Please rewrite the material below as a numbered list, everything from the line containing "Güvenli Ödeme" down to the line containing "ansvarig för hans", and leave out any blank lines.

(Dataset extract)

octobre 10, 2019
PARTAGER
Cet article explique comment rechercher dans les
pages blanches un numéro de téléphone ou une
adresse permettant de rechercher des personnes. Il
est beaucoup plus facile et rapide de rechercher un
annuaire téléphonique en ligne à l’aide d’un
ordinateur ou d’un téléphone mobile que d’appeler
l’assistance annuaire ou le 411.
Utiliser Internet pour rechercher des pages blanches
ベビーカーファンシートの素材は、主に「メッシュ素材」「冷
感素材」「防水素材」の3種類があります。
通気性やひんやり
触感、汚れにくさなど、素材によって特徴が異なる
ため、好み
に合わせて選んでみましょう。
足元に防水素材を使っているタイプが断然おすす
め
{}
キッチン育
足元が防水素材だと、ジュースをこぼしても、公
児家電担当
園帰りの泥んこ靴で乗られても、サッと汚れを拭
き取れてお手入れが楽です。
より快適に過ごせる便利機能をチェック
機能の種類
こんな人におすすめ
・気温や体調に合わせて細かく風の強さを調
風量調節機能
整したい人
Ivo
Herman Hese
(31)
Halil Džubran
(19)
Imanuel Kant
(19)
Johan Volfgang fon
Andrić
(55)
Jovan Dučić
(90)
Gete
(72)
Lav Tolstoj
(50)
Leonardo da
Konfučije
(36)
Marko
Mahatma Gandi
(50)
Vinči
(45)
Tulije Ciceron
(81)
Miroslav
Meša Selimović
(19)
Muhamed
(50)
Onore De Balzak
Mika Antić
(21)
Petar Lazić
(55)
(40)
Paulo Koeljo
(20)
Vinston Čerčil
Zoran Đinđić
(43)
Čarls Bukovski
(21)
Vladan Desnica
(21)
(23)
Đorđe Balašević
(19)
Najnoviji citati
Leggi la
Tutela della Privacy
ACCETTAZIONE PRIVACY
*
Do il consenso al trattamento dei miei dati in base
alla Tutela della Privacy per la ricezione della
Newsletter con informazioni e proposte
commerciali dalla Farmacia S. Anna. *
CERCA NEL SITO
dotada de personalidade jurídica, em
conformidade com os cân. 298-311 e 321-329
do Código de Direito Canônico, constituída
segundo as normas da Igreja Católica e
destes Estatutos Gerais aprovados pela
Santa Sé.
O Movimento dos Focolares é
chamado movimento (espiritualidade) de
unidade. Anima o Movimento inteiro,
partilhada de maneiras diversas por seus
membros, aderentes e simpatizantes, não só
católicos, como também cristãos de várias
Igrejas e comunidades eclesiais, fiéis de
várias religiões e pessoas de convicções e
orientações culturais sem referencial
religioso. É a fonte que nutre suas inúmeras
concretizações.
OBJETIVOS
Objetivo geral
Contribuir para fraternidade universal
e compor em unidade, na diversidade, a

(End Dataset extract)
(Dataset extract)

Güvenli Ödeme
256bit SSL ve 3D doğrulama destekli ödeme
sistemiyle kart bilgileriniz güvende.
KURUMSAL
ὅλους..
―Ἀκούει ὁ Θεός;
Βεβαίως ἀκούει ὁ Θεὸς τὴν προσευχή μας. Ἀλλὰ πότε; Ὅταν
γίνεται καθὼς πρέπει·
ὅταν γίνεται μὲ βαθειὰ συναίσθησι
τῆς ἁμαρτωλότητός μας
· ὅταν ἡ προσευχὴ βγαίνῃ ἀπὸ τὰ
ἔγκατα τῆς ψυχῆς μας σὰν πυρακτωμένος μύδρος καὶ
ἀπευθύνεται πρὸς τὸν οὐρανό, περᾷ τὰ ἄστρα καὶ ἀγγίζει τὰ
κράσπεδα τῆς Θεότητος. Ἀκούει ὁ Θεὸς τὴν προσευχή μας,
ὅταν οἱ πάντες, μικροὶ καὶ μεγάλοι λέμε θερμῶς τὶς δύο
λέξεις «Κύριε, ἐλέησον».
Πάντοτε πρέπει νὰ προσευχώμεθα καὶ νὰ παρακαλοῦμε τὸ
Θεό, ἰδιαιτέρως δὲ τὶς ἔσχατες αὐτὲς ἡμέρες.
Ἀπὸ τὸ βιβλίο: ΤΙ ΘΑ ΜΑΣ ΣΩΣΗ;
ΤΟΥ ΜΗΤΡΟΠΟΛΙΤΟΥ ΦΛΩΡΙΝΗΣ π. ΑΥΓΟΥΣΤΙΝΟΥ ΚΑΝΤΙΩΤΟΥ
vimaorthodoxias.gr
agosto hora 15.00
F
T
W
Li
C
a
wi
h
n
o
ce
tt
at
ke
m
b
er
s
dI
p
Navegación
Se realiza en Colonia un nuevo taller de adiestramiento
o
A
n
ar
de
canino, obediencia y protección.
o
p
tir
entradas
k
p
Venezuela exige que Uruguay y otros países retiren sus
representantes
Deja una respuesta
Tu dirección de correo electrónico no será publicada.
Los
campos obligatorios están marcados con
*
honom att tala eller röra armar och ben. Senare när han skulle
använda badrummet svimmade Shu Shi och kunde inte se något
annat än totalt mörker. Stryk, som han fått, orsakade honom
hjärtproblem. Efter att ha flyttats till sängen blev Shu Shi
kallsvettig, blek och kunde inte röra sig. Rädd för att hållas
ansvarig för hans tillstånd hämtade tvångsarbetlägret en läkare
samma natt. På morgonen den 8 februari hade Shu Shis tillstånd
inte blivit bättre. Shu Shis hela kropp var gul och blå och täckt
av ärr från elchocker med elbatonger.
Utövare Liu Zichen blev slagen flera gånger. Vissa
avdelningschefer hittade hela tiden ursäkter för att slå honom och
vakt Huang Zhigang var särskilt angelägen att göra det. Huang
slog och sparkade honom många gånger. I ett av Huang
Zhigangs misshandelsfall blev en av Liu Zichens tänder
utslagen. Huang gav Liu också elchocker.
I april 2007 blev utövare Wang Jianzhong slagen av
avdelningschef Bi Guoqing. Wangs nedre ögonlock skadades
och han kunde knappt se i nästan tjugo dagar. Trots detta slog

(End Dataset extract)

#### Solution to the problem:
1. Güvenli Ödeme
2. 256bit SSL ve 3D doğrulama destekli ödeme
3. sistemiyle kart bilgileriniz güvende.
4. KURUMSAL
5. ὅλους..
6. ―Ἀκούει ὁ Θεός;
7. Βεβαίως ἀκούει ὁ Θεὸς τὴν προσευχή μας. Ἀλλὰ πότε; Ὅταν
8. γίνεται καθὼς πρέπει·
9. ὅταν γίνεται μὲ βαθειὰ συναίσθησι
10. τῆς ἁμαρτωλότητός μας
11. · ὅταν ἡ προσευχὴ βγαίνῃ ἀπὸ τὰ
12. ἔγκατα τῆς ψυχῆς μας σὰν πυρακτωμένος μύδρος καὶ
13. ἀπευθύνεται πρὸς τὸν οὐρανό, περᾷ τὰ ἄστρα καὶ ἀγγίζει τὰ
14. κράσπεδα τῆς Θεότητος. Ἀκούει ὁ Θεὸς τὴν προσευχή μας,
15. ὅταν οἱ πάντες, μικροὶ καὶ μεγάλοι λέμε θερμῶς τὶς δύο
16. λέξεις «Κύριε, ἐλέησον».
17. Πάντοτε πρέπει νὰ προσευχώμεθα καὶ νὰ παρακαλοῦμε τὸ
18. Θεό, ἰδιαιτέρως δὲ τὶς ἔσχατες αὐτὲς ἡμέρες.
19. Ἀπὸ τὸ βιβλίο: ΤΙ ΘΑ ΜΑΣ ΣΩΣΗ;
20. ΤΟΥ ΜΗΤΡΟΠΟΛΙΤΟΥ ΦΛΩΡΙΝΗΣ π. ΑΥΓΟΥΣΤΙΝΟΥ ΚΑΝΤΙΩΤΟΥ
21. vimaorthodoxias.gr
22. agosto hora 15.00
23. F
24. T
25. W
26. Li
27. C
28. a
29. wi
30. h
31. n
32. o
33. ce
34. tt
35. at
36. ke
37. m
38. b
39. er
40. s
41. dI
42. p
43. Navegación
44. Se realiza en Colonia un nuevo taller de adiestramiento
45. o
46. A
47. n
48. ar
49. de
50. canino, obediencia y protección.
51. o
52. p
53. tir
54. entradas
55. k
56. p
57. Venezuela exige que Uruguay y otros países retiren sus
58. representantes
59. Deja una respuesta
60. Tu dirección de correo electrónico no será publicada.
61. Los
62. campos obligatorios están marcados con
63. *
64. honom att tala eller röra armar och ben. Senare när han skulle
65. använda badrummet svimmade Shu Shi och kunde inte se något
66. annat än totalt mörker. Stryk, som han fått, orsakade honom
67. hjärtproblem. Efter att ha flyttats till sängen blev Shu Shi
68. kallsvettig, blek och kunde inte röra sig. Rädd för att hållas
69. ansvarig för hans tillstånd hämtade tvångsarbetlägret en läkare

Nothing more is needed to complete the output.